This year, after months of being practically unemployed, I finally decided it was time to go back to work, for real this time. It’s a shame I made this decision so late and that it took me so long. That time was painful enough to let me realize that the only way to find work in Poland was to teach Spanish. I don’t consider myself a Spanish teacher, but that is exactly who I am now, and I’m working in a private bilingual language school in Raszyn. I teach teenagers, by the rest of the world it is considered shameful. Nevertheless, I think they are full of life and sweet, of course if they are paying attention not being chatty kathys. I have to admit, they are creative and they show me a completely different perspective on the direction the world is going to.

One of the most interesting aspects of my work isn’t only the fact that I ended up in a Polish language school, with Polish colleagues, in the Polish environment but the fact that I have foreign students in my classroom. One of them is a Vietnamese the other Russian. The rest of the students are Polish and I’m a kind of an alien for them.

I come from the same planet as Messi. But they have no idea how my country looks like. They only know that it is very far away from Poland. They consider my Polish as very poor and they look at me with pity when I try to express my mind in their language. The situation looks a little like: my Spanish for their Polish.

When one of my students looked at me and said that she doesn’t understand what I’m saying to her in Spanish, I answered : “ I understand you completely, because I have the same problem since I moved to Poland.” I don’t have all the answers, I’m a sort of a moderator, a person who is there in order to give clues. Her expression showed some kind of empathy, so I think she understood my point.

My student from Nairobi and I had fun looking for her home town on a map and checking how far it is from Poland, it was closer than my home town Buenos Aires, or the home town of her friend who was from Azerbaijan.

I asked my student from Russia, to write his name in Cyrillic, for everybody to see that he isn’t the odd one, we are. He knows something we don’t – his language.

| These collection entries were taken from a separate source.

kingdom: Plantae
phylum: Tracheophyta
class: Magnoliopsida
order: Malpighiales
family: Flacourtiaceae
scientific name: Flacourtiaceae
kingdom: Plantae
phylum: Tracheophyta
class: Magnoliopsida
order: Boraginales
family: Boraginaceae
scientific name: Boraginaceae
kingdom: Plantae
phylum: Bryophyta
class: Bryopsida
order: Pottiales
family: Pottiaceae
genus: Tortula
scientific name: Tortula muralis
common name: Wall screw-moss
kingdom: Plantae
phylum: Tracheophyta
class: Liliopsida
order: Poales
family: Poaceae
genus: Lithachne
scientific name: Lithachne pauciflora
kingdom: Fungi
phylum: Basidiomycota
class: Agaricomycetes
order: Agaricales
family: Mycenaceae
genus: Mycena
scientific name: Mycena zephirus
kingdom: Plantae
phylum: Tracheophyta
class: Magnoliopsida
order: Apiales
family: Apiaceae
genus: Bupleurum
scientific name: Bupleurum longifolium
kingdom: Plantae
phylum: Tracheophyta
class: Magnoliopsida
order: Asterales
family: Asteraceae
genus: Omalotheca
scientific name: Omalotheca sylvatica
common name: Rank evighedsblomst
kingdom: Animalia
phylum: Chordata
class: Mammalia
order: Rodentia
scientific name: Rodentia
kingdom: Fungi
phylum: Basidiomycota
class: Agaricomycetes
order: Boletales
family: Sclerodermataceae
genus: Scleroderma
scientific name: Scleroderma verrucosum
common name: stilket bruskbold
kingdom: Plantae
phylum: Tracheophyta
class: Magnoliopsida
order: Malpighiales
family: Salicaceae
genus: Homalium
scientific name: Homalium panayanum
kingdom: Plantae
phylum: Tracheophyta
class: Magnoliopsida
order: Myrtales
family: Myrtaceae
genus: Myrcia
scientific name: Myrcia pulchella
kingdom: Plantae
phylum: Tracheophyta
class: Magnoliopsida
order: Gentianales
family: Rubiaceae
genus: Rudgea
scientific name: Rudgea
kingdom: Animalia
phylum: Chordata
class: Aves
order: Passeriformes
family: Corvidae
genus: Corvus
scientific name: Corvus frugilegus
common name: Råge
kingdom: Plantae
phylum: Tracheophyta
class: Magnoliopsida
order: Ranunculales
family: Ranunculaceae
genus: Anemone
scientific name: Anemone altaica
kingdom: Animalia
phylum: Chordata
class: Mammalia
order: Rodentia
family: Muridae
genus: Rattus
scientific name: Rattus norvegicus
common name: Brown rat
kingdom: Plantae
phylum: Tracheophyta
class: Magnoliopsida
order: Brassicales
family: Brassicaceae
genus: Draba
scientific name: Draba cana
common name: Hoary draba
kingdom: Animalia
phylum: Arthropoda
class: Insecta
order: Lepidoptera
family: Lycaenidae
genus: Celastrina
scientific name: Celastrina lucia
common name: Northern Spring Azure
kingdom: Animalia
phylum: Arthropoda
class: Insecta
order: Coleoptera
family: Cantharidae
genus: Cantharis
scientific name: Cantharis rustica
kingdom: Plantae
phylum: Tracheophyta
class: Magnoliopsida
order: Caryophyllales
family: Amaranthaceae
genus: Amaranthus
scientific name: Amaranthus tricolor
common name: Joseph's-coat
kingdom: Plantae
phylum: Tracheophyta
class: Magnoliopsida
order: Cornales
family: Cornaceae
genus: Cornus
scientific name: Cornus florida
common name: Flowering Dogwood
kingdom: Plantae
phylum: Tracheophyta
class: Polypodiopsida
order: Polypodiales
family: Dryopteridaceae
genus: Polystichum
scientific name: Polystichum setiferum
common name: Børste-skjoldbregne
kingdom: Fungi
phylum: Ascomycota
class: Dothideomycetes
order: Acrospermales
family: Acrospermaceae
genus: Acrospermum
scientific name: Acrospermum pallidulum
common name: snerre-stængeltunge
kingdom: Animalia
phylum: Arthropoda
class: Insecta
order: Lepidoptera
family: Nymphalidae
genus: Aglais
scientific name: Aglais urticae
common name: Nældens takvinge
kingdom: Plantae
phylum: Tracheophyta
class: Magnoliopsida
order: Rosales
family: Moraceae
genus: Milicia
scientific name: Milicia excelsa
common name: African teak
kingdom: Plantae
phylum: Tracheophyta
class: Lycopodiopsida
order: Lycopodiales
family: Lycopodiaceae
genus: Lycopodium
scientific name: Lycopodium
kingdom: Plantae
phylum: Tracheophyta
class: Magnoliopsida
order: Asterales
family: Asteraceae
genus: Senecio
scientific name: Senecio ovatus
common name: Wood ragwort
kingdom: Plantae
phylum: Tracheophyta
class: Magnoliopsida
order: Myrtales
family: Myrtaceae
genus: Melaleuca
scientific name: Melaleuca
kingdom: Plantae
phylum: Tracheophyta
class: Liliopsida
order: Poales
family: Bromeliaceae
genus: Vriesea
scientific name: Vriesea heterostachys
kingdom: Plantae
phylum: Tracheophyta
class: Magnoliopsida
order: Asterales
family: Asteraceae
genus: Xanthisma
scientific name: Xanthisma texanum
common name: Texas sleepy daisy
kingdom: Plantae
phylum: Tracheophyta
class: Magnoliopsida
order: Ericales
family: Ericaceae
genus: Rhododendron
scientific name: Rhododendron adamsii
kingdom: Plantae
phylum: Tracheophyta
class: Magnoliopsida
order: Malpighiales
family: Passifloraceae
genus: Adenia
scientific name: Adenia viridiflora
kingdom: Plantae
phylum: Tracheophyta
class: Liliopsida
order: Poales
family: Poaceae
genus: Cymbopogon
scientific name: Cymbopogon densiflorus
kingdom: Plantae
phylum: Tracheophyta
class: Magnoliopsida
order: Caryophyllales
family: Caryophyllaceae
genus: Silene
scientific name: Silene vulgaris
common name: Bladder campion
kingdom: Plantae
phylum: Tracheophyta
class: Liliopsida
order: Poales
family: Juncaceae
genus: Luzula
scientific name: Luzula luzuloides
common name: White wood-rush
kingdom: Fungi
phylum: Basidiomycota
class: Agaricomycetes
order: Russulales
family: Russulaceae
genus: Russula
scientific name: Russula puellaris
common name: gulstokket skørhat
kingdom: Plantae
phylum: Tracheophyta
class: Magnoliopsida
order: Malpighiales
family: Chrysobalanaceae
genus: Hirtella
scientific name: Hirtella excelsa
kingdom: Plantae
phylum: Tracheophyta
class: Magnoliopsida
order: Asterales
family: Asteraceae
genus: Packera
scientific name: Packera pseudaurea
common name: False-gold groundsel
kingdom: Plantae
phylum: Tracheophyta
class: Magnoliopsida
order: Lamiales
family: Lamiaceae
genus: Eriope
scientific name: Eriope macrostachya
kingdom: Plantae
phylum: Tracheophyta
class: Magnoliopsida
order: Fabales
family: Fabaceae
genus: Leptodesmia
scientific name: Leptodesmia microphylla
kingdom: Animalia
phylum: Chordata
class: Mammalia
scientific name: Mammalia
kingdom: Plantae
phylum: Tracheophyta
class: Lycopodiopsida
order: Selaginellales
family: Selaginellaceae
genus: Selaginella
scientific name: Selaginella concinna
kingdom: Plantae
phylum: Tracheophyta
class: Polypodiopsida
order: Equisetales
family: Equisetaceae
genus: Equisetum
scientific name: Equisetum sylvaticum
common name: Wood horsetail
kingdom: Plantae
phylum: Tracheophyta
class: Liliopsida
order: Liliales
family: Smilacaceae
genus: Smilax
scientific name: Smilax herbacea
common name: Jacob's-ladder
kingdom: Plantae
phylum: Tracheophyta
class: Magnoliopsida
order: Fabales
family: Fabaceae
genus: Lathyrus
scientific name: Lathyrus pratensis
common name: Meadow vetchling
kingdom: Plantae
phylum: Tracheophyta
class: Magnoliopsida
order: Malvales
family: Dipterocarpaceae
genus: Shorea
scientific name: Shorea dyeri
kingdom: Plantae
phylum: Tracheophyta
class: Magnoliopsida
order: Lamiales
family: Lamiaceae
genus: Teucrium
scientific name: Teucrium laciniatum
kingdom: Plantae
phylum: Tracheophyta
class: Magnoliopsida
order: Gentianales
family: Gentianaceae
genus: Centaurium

When I showed my students the number of countries where Spanish is the official language they were very surprised. By that I try to encourage them to see the merit of learning new things.

I asked them, to imagine their life if they were born in one of Spanish speaking countries.

We worked on it as a part of the project “Avatar”, where Aleksandra was Alejandra, Marisha – Maria, Grzegorz – Gregori etc. Then they had to choose a birth country and each group had to prepare some information about that country, and that is how we created two girls with fake Mexican biographies and one boy with a Colombian one. They imagined that their food consisted of burritos and tacos, they ate it listening to mariachis while growing up in the huge federal region.

I also asked them to imagine what languages they would speak if they were born in Miami or Paraguay or by the border of Brazil. By that I encourage them to ponder how one’s point of view changes depending on where they were born or where they travel around the world.

The distant west isn’t that far away when you live in California, and the eastern countries aren’t really eastern when you live in India.

For me it is more important to teach the children that they live in the world with more colours than they can see in their closest surroundings than teaching them conjugations.

One day I asked my students to imagine what kind of questions would they ask a person they just met, and after a long discussion they decided the question “what do you do for a living?” is pointless. When I asked why did they think so. They said something like “what’s the point of asking what does he do?” I try to explain it to my students that even if they spend most of their time with the group of people who do the same (spend many hours at school, study and play computer games), they are learning Spanish in order to use it in their future lives. They will surely meet various people, who work, study, are parents or caretakers or both.

These children look at the world form their own perspective: my neighbour, my school, my friends, my own time/my life. But soon it will change.

The children, like their parents before them, sooner or later will be forced to re-evaluate their expectations and they will take into consideration also “other” people in their lives. It doesn’t only pertain to tolerance and respect but the simple, basic questions. People from different parts of the world live beside us, not far far away, here and now.

At the moment, while the feelings about foreigners are divided, it is important, to contemplate the meaning of the word “multicultural”. It doesn’t only pertain to learning languages and eating ethnic food. It is also about being aware of the stereotypes, which are deeply engrained in our minds, about being a conscious citizen of the world, a critical thinker. School is thought to be an inappropriate place for advertising these kind of values, because the institution is focused on results, tests and exams, even though the struggle with bullying is growing.

Unfortunately majority of educational institutions isn’t prepared to undertake multicultural education in their classrooms. Multicultural education requires staff who is not only diverse but also culturally adept. Teachers have to be aware, flexible and open to different points of view and experiences. Such a teacher has to also be willing to address controversial topics. Topics like: racism, sexism, lack of religious tolerance, class division, growing old, etc.

Preparing teachers to take on such difficult topics will be the key subject for the next decades. Many European countries have several years of experience with ethnically diverse classrooms. But Polish people live their dreams, believing that immigrants will not come to Poland, and people in different clothes and having different religions want to share the space with them. Well, I’ve already taught some immigrant students, and I think the number will be raising – I don’t see any other option. It is happening now and it is better to start dealing with it in a positive way as soon as possible.